There are few things in life that I struggle with more than admitting I’m wrong. It doesn’t really matter why — a work project I did wrong, a quote I misquoted, a memory I misremembered — it’s difficult owning up to the fact that you’re infallible in any way. Odds are I’m not alone in this, which makes what I’m about to say feel at least marginally more acceptable:

Kanye West is awesome.

I know it’s kind of silly to sing the praises of one of the most popular artists in the world, but that’s not exactly my point. See, I don’t like any of the mainstream nonsense he’s put out in the last few years. He’s become a larger-than-life caricature of himself, a self-absorbed douchecanoe with the kind of awful reputation that inspired the South Park episode the image above was lifted from. If you had phased into existence in 2009 and been told that Kanye West had produced a handful of terrific albums, and you sat down and listened to him talk or read any of his interviews, you’d be like “Yeah, fine, but Jesus, who does he think he is, The Beatles? Dude needs to CALM DOWN.”

And look, maybe this is revisionist history. Maybe Kanye West was still just as douchey and arrogant as ever in 1977 (when he was born) and 2004 and 2008 and on to the present. Maybe his early albums (starting with College Dropout in 2004) are what caused his head to inflate. But if this is the kind of work that 2008 Kanye is going to put out, he can come to my house and drink all of my booze while jizzing on all of my most treasured possessions — 808s and Heartbreak is one of the greatest overall albums I’ve ever heard, so I’ll take that tradeoff.

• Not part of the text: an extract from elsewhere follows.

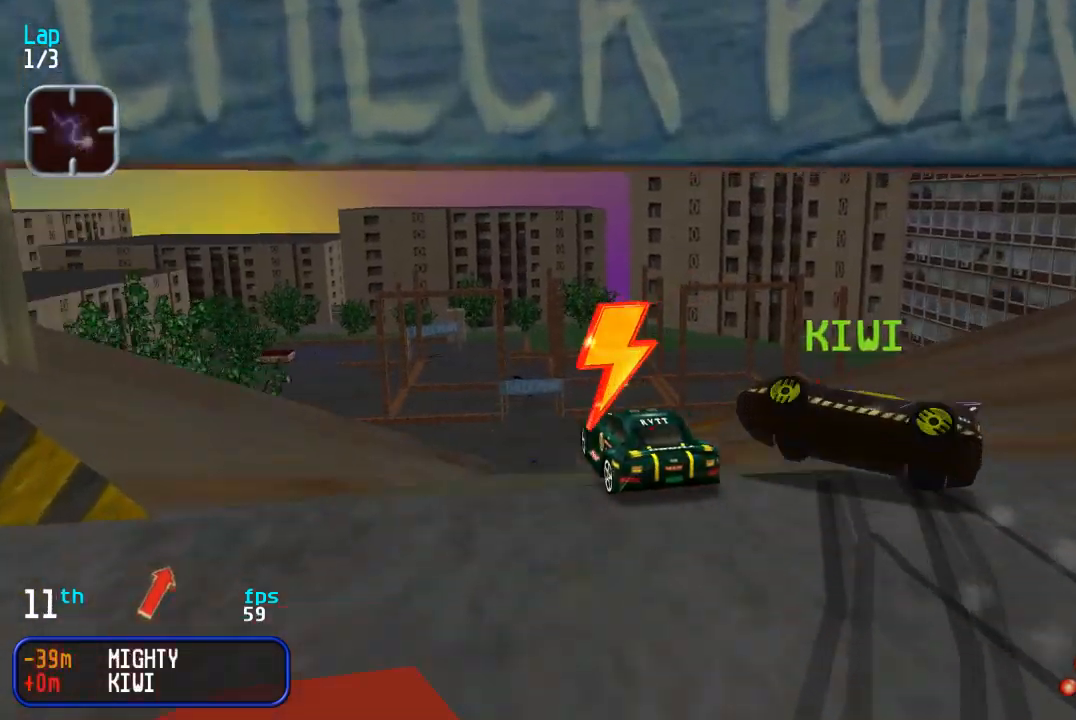
{"buttons": ["DPAD_UP"], "events": []}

Again, I’m not especially happy to admit I like this — every instinct I have is to dislike Kanye West due to his personality and his propensity to steal beats/lyrics in the name of “sampling.” It’s ridiculous. But credit has to be given where it’s due, and this album is the least Yeezy thing Yeezy’s ever done. The whole thing is a beautiful marriage of lyrics, singing and beats. It’s certainly the best example of Kanye West as Lyricist — the themes of heartbreak, loneliness and a deep personal sadness are ever-present, even in spite of the usual boastful rap tropes, and his choice to sing instead of rap does justice to that choice (even though everything is SUPER heavily auto-tuned, I’ll take it). To tie it all together, Kanye produces some truly memorable sounds — he’s always been a “producer rapper,” but nowhere has his knowledge of music been more usefully deployed.

Sorry to get all Pitchfork on you for a while, but I’m listening to the album as we speak and it always captures my attention with how seamlessly everything comes together here. Welcome to Heartbreak is probably the best song on here, but it’s hard to pick just one favorite: Heartless deals with the themes of loneliness, confusion and frustration with love, basically the Kanye equivalent of an alt-rock ballad, and Love Lockdown is the kind of all-around great song that you can sing along with despite not knowing (or caring!) what it’s even about. I cannot recommend this album highly enough.

In case you were curious, the title of this post was in reference to the theoretical-but-proven-fake new Kanye album New Testament. Which is too bad, because no one likes to be wrong about things, no matter the circumstances…but moreover, if 808s is Kanye’s Old Testament, then I’d have been more than happy to have some new gospel.